Crimesourcing and how data criminals are like startup employees

“Organized crime is exactly that – organized,” said Marc Goodman at this week’s O’Reilly Strata conference, “especially in the field of cyber crime.”

Goodman knows a thing or two about crime. He started off as an LAPD streetcop before starting the service’s first Internet crime unit in the mid-1990s. After spending a decade working with Interpol he founded the Future Crimes Institute to track how criminals use technology.

Cybercrime is already an agile, globalised and outsourced business. “Anything that would motivate a startup employee would motivate a criminal,” explains Goodman. “They want money, they want shares in the business, they want a challenge, they don’t want a 9-5 environment. They want to respect of their peers, and they are engaged in a game of us against them.”

Cybercriminals use malware like viruses, worms and trojans to harvest personal data. “There are 268 million pieces of computer malware which have been identified in the wild,” Goodman reports. They also use social engineering techniques such as fishing emails using data gleaned from social networks to trick people into providing further details.

Technology has allowed cybercriminals to become more like high-growth startups. “Datacrime can be scripted and automated and it scales. If you take a gun or a knife and stand on a street corner, there’s only so many people you can rob. You have to do the robbery, run away from the scene of the crime, worry about the police, so you can’t really rob that many. You can’t walk into Wembley stadium with a gun and say ‘everybody put your hands up’. But you can do that from a cybercrime perspective.”

Organized crime breaks crime down into its component parts and outsources, or more accurately crimesources, it to specialised technical teams. There are people who write the malware, people who deploy it, who control and rent the botnets, receive goods bought with stolen credit cards and do the money laundering. Criminals even offer SLAs (service level agreements) and technical support lines. The crime market also obeys the laws of supply and demand. After the Sony PSP attack in which Sony lost the details of almost 100 million customers, including 20 million credit cards etails, there was so much stolen credit card information available that prices dropped.

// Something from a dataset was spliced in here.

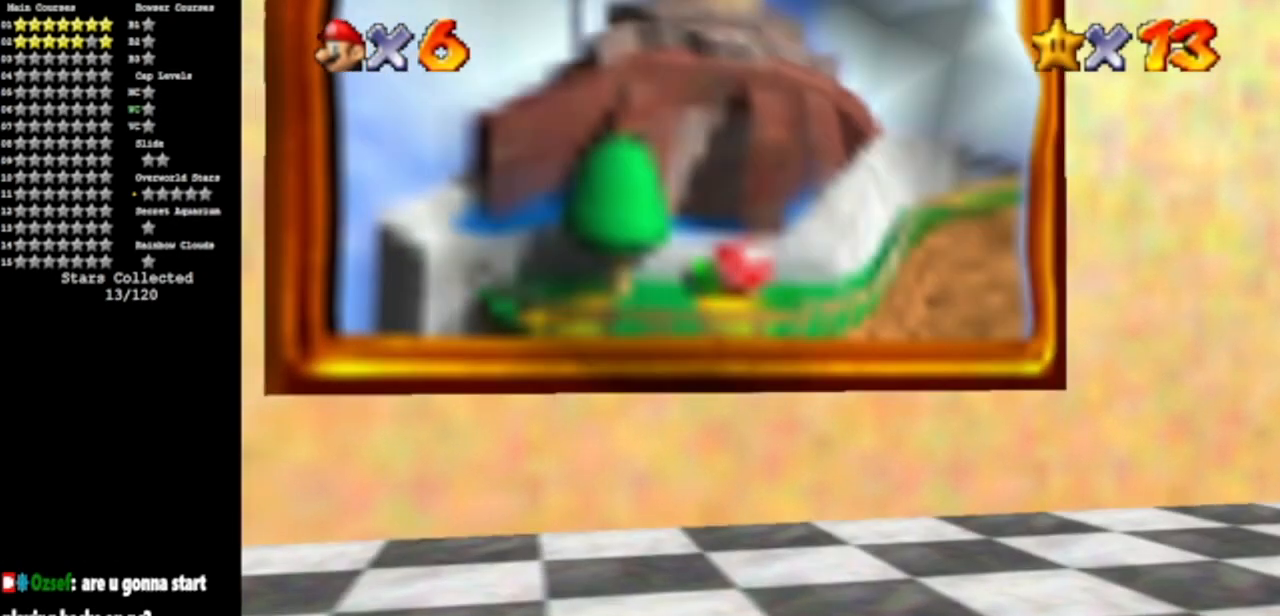
{"buttons": [], "left_stick": "center", "events": []}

Cybercrime has also become a totally globalized business. “One of the reasons that cybercrime thrives is that it’s totally international whereas law enforcement is totally national,” says Goodman. “Now the person attacking you can be sitting in New York or Tokyo or Botswana. The ability to conduct business without getting on a plane is an awesome advantage that International organized crime uses.”

Criminals constantly pioneer new business practices. “They are probably ahead of the curve on cooperating with their competition. I think it will be a long time before Pepsi has a serious conversation with Coke, but surprisingly Japanese Yakuza will talk to Chinese triads, one cartel may talk to another if it has a specific area of expertise. Specialities are also regional. If you want a hit man you go to Serbia. If you want to do money laundering you find someone in Dubai.”

Like the porn industry, organized crime continues to be an early adopter of new technology. “Cybercriminals are highly innovative and adaptive,” Goodman observes. “They have so many ways of being clever and imaginative because they never take the straight-on approach. They always find the side way to go about something that the good person would never have considered”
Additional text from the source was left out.